If we follow the practice of remixing we might find Mikal Hameed’s “Eames Hotrod Boombox” sitting alongside Charles and Ray Eames’ “Lounge Chair and Ottoman” at MoMA. Like Norman Teague, Hameed was compelled to remix an iconic design object. Teague’s and Hameed’s works demonstrate symphony that, according to Daniel H. Pink, refers to the capacity to synthesize, see relationships between seemingly unrelated subjects, and to invent something new by combining elements nobody else thought to pair. Generative AI tools such as Adobe Firefly makes this process easier, as evidenced in Teague’s Jam Sessions at MoMA.
Returning to Teague’s Jam Session, more specifically his AI-generated “MoColor” chair that includes elements of Nick Cave’s Soundsuits we can go deeper to discover African dance costumes and rituals. We can juxtapose Teague’s “MoColor” and Cave’s Soundsuit, with the Egungun Masquerade Dance Costume on view at the Smithsonian National Museum of African Art. The Egungun masquerade honors the Yoruba ancestors, and the masked dancer becomes the ancestor, spinning and twirling to send the colorful panels flying out in all directions, giving “breezes of blessings.” Under the hood of the more modern artifacts are rituals, practices, or methods that have been devalued or undervalued in dominant culture.
As noted by Norman Teague, generative AI can “reinvigorate the human imagination.” Additionally, GenAI can amplify the practices of remixing, giving underrepresented artists and practitioners access to emerging technological practices and methods.
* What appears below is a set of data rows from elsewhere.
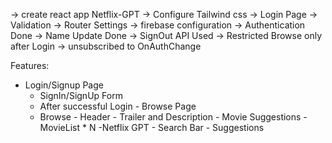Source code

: -> create react app Netflix-GPT
-> Configure Tailwind css
-> Login Page
-> Validation
-> Router Settings
-> firebase configuration
-> Authentication Done
-> Name Update Done
-> SignOut API Used
-> Restricted Browse only after Login
-> unsubscribed to OnAuthChange

Features:

- Login/Signup Page
  - SignIn/SignUp Form
  - After successful Login - Browse Page
  - Browse - Header - Trailer and Description - Movie Suggestions - MovieList \* N
    -Netflix GPT - Search Bar - Suggestions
Embedded in their GenAI prompts are guides or blueprints to an evolving culture that was built on remixing (and reappropriation), as a method of creating and for survival. Up to this point, all of the artifacts mentioned here are by men with the exception of the cakewalk and Eames chair that included women as partners.
Faith “Aya” Umoh, a Nigerian-American artist-technologist, is using GenAI to remix the practice of Ekombi, a traditional dance amongst the Efik people of Calabar, Cross River State, Nigeria. The dance’s movements are inspired by the waves and motions of the ocean tides. Barbadian dancer and researcher Valencia James works with technologists and scientists to create collaborative performance pieces that blur the boundary between GenAI and human performance. Vernelle A. A. Noel using a generative adverserial network (GAN) to remix elements of Trinidad and Tobago Carnival such as Canboulay, which is their culture’s version of a ‘ring shout’.
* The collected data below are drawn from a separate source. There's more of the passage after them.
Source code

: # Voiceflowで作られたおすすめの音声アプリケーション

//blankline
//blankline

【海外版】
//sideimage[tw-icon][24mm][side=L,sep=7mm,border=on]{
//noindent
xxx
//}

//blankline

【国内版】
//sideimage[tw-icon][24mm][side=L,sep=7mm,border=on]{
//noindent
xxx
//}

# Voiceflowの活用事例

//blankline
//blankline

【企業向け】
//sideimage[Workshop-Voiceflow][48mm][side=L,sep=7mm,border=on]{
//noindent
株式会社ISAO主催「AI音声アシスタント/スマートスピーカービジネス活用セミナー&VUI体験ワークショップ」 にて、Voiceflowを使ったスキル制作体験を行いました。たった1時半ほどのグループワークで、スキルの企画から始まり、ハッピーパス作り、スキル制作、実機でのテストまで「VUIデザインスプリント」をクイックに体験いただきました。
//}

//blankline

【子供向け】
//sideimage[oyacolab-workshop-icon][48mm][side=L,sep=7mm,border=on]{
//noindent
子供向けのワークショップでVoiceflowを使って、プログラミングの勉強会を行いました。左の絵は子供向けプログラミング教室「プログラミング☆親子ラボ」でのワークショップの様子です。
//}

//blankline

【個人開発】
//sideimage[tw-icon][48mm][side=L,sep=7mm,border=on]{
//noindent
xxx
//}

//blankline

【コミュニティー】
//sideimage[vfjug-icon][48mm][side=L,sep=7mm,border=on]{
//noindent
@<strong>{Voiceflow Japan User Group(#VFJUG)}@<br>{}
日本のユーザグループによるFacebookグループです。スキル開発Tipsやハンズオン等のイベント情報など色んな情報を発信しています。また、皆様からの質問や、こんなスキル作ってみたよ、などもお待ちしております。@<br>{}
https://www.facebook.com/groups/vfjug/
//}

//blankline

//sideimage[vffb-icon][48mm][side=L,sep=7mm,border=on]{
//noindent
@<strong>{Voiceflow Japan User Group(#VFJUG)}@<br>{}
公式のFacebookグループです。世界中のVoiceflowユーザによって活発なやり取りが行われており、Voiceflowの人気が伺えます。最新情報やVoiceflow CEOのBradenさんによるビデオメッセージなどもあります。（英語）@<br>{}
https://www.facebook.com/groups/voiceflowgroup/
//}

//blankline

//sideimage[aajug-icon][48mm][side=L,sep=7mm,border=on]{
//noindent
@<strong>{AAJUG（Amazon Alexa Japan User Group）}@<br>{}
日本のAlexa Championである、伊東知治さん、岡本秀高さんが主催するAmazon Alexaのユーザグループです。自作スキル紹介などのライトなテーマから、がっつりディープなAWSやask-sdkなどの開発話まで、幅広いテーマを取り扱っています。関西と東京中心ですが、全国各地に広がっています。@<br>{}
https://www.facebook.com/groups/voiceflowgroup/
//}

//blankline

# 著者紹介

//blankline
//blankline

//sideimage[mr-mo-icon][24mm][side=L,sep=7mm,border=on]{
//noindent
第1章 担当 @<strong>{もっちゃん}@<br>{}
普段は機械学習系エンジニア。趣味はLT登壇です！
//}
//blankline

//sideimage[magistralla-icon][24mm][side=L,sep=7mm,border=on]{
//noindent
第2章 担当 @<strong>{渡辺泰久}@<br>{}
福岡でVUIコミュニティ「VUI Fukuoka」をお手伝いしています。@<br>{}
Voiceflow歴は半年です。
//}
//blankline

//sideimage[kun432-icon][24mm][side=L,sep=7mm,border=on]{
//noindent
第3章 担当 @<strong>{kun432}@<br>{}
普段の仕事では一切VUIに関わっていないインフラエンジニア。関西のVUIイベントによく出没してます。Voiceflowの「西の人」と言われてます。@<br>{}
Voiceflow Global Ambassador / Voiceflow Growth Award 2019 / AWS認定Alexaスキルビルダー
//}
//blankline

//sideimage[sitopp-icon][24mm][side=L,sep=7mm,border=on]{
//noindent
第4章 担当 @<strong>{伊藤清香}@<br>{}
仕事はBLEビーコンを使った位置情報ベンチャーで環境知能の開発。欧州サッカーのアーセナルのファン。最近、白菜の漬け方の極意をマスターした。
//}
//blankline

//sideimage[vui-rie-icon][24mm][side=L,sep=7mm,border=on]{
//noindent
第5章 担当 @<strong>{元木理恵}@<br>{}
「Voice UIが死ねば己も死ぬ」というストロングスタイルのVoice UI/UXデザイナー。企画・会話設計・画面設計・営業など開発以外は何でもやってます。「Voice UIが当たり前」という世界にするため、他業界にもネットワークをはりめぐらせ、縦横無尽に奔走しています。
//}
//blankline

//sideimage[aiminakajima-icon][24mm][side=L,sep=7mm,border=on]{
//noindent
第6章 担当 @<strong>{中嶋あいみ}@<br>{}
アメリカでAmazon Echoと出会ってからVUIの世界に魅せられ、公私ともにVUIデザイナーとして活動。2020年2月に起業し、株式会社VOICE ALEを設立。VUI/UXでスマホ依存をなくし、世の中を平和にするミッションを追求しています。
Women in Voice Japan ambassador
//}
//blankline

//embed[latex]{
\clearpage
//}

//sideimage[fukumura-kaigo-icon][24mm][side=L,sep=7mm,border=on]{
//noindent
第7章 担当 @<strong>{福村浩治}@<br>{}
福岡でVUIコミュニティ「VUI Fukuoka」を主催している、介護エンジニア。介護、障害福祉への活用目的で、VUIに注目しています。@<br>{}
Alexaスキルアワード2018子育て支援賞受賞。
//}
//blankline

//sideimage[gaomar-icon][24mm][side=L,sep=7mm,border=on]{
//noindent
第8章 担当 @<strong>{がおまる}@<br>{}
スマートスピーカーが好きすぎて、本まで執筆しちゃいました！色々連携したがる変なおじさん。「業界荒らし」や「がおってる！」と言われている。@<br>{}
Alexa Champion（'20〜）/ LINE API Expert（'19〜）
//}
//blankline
In 2021 I was commissioned by the Smithsonian to create 11 portraits of ‘featured futurists’ including Floyd B. McKissick, a Civil rights activist turned developer who secured funds to build a predominantly Black Soul City in the early 1970s. The AI-generated image of McKissick that stood alongside museum artifacts was created using neural style transfer, a method that takes two images — a content image and a style reference image (such a map of Soul City) — and blends them together so the output image looks like the content image, but “painted” in the style of the style reference image. Each AI-generated portrait I made stood next to museum artifacts (the futurists’ contributions). This was/is a new kind of remix practice, which has emerged from abstract, multi-dimensional space.